__TASK STATEMENT__. Every record should be written out again in full, with no character altered.

__GIVEN INFORMATION__.
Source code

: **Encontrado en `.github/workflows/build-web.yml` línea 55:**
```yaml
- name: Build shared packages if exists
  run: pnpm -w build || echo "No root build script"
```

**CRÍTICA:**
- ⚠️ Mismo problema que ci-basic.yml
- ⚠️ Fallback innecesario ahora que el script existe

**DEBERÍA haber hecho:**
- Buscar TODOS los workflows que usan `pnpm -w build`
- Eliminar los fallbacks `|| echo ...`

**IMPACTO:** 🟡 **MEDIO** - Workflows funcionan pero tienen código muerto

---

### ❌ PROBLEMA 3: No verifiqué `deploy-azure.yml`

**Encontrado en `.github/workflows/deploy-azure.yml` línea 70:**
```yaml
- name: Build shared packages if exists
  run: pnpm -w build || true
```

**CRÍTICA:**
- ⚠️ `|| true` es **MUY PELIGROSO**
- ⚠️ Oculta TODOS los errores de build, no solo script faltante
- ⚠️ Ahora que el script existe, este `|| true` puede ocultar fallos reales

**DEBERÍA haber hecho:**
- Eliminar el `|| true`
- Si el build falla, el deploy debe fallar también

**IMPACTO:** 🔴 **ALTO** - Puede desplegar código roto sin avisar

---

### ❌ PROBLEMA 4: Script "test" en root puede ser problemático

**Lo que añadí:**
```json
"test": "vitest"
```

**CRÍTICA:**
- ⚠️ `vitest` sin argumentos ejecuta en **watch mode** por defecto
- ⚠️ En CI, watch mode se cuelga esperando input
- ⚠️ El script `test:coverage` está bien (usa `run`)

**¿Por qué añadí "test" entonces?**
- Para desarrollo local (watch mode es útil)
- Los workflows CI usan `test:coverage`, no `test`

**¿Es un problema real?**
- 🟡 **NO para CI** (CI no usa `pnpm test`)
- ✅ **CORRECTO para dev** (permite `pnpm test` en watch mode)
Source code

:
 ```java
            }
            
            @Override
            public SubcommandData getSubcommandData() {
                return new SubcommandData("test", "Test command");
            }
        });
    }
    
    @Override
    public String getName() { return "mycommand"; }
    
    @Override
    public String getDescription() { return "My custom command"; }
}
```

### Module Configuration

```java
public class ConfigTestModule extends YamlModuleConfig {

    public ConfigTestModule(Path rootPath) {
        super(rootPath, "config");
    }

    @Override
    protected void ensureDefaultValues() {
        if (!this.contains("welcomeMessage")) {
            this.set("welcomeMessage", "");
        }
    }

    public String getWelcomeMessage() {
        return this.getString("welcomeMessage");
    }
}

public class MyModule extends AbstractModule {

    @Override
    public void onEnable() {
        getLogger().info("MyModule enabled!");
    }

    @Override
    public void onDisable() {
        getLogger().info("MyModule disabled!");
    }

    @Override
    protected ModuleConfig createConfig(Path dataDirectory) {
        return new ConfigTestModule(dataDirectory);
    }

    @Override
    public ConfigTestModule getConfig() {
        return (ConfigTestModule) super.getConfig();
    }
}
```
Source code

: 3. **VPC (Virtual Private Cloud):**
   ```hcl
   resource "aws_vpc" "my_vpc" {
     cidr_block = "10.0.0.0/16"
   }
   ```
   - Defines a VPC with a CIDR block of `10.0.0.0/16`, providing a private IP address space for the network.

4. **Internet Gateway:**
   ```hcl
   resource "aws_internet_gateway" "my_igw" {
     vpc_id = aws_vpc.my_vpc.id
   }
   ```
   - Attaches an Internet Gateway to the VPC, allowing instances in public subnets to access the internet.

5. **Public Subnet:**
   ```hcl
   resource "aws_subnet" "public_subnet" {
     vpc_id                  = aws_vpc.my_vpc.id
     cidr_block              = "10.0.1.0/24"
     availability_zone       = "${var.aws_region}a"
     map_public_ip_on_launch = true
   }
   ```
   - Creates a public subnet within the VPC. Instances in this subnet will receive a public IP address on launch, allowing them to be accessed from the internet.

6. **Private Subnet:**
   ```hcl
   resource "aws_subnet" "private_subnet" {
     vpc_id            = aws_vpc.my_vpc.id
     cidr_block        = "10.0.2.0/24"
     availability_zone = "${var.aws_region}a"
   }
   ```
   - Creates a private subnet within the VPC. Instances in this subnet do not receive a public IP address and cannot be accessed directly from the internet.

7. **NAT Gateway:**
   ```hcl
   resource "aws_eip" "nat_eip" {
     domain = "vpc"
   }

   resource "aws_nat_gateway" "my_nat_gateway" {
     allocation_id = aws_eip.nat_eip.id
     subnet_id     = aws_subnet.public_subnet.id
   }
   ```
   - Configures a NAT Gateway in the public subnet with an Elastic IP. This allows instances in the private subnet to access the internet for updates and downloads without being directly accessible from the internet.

__EXERCISE ANSWER__.
Source code

: **Encontrado en `.github/workflows/build-web.yml` línea 55:**
```yaml
- name: Build shared packages if exists
  run: pnpm -w build || echo "No root build script"
```

**CRÍTICA:**
- ⚠️ Mismo problema que ci-basic.yml
- ⚠️ Fallback innecesario ahora que el script existe

**DEBERÍA haber hecho:**
- Buscar TODOS los workflows que usan `pnpm -w build`
- Eliminar los fallbacks `|| echo ...`

**IMPACTO:** 🟡 **MEDIO** - Workflows funcionan pero tienen código muerto

---

### ❌ PROBLEMA 3: No verifiqué `deploy-azure.yml`

**Encontrado en `.github/workflows/deploy-azure.yml` línea 70:**
```yaml
- name: Build shared packages if exists
  run: pnpm -w build || true
```

**CRÍTICA:**
- ⚠️ `|| true` es **MUY PELIGROSO**
- ⚠️ Oculta TODOS los errores de build, no solo script faltante
- ⚠️ Ahora que el script existe, este `|| true` puede ocultar fallos reales

**DEBERÍA haber hecho:**
- Eliminar el `|| true`
- Si el build falla, el deploy debe fallar también

**IMPACTO:** 🔴 **ALTO** - Puede desplegar código roto sin avisar

---

### ❌ PROBLEMA 4: Script "test" en root puede ser problemático

**Lo que añadí:**
```json
"test": "vitest"
```

**CRÍTICA:**
- ⚠️ `vitest` sin argumentos ejecuta en **watch mode** por defecto
- ⚠️ En CI, watch mode se cuelga esperando input
- ⚠️ El script `test:coverage` está bien (usa `run`)

**¿Por qué añadí "test" entonces?**
- Para desarrollo local (watch mode es útil)
- Los workflows CI usan `test:coverage`, no `test`

**¿Es un problema real?**
- 🟡 **NO para CI** (CI no usa `pnpm test`)
- ✅ **CORRECTO para dev** (permite `pnpm test` en watch mode)
Source code

:
 ```java
            }
            
            @Override
            public SubcommandData getSubcommandData() {
                return new SubcommandData("test", "Test command");
            }
        });
    }
    
    @Override
    public String getName() { return "mycommand"; }
    
    @Override
    public String getDescription() { return "My custom command"; }
}
```

### Module Configuration

```java
public class ConfigTestModule extends YamlModuleConfig {

    public ConfigTestModule(Path rootPath) {
        super(rootPath, "config");
    }

    @Override
    protected void ensureDefaultValues() {
        if (!this.contains("welcomeMessage")) {
            this.set("welcomeMessage", "");
        }
    }

    public String getWelcomeMessage() {
        return this.getString("welcomeMessage");
    }
}

public class MyModule extends AbstractModule {

    @Override
    public void onEnable() {
        getLogger().info("MyModule enabled!");
    }

    @Override
    public void onDisable() {
        getLogger().info("MyModule disabled!");
    }

    @Override
    protected ModuleConfig createConfig(Path dataDirectory) {
        return new ConfigTestModule(dataDirectory);
    }

    @Override
    public ConfigTestModule getConfig() {
        return (ConfigTestModule) super.getConfig();
    }
}
```
Source code

: 3. **VPC (Virtual Private Cloud):**
   ```hcl
   resource "aws_vpc" "my_vpc" {
     cidr_block = "10.0.0.0/16"
   }
   ```
   - Defines a VPC with a CIDR block of `10.0.0.0/16`, providing a private IP address space for the network.

4. **Internet Gateway:**
   ```hcl
   resource "aws_internet_gateway" "my_igw" {
     vpc_id = aws_vpc.my_vpc.id
   }
   ```
   - Attaches an Internet Gateway to the VPC, allowing instances in public subnets to access the internet.

5. **Public Subnet:**
   ```hcl
   resource "aws_subnet" "public_subnet" {
     vpc_id                  = aws_vpc.my_vpc.id
     cidr_block              = "10.0.1.0/24"
     availability_zone       = "${var.aws_region}a"
     map_public_ip_on_launch = true
   }
   ```
   - Creates a public subnet within the VPC. Instances in this subnet will receive a public IP address on launch, allowing them to be accessed from the internet.

6. **Private Subnet:**
   ```hcl
   resource "aws_subnet" "private_subnet" {
     vpc_id            = aws_vpc.my_vpc.id
     cidr_block        = "10.0.2.0/24"
     availability_zone = "${var.aws_region}a"
   }
   ```
   - Creates a private subnet within the VPC. Instances in this subnet do not receive a public IP address and cannot be accessed directly from the internet.

7. **NAT Gateway:**
   ```hcl
   resource "aws_eip" "nat_eip" {
     domain = "vpc"
   }

   resource "aws_nat_gateway" "my_nat_gateway" {
     allocation_id = aws_eip.nat_eip.id
     subnet_id     = aws_subnet.public_subnet.id
   }
   ```
   - Configures a NAT Gateway in the public subnet with an Elastic IP. This allows instances in the private subnet to access the internet for updates and downloads without being directly accessible from the internet.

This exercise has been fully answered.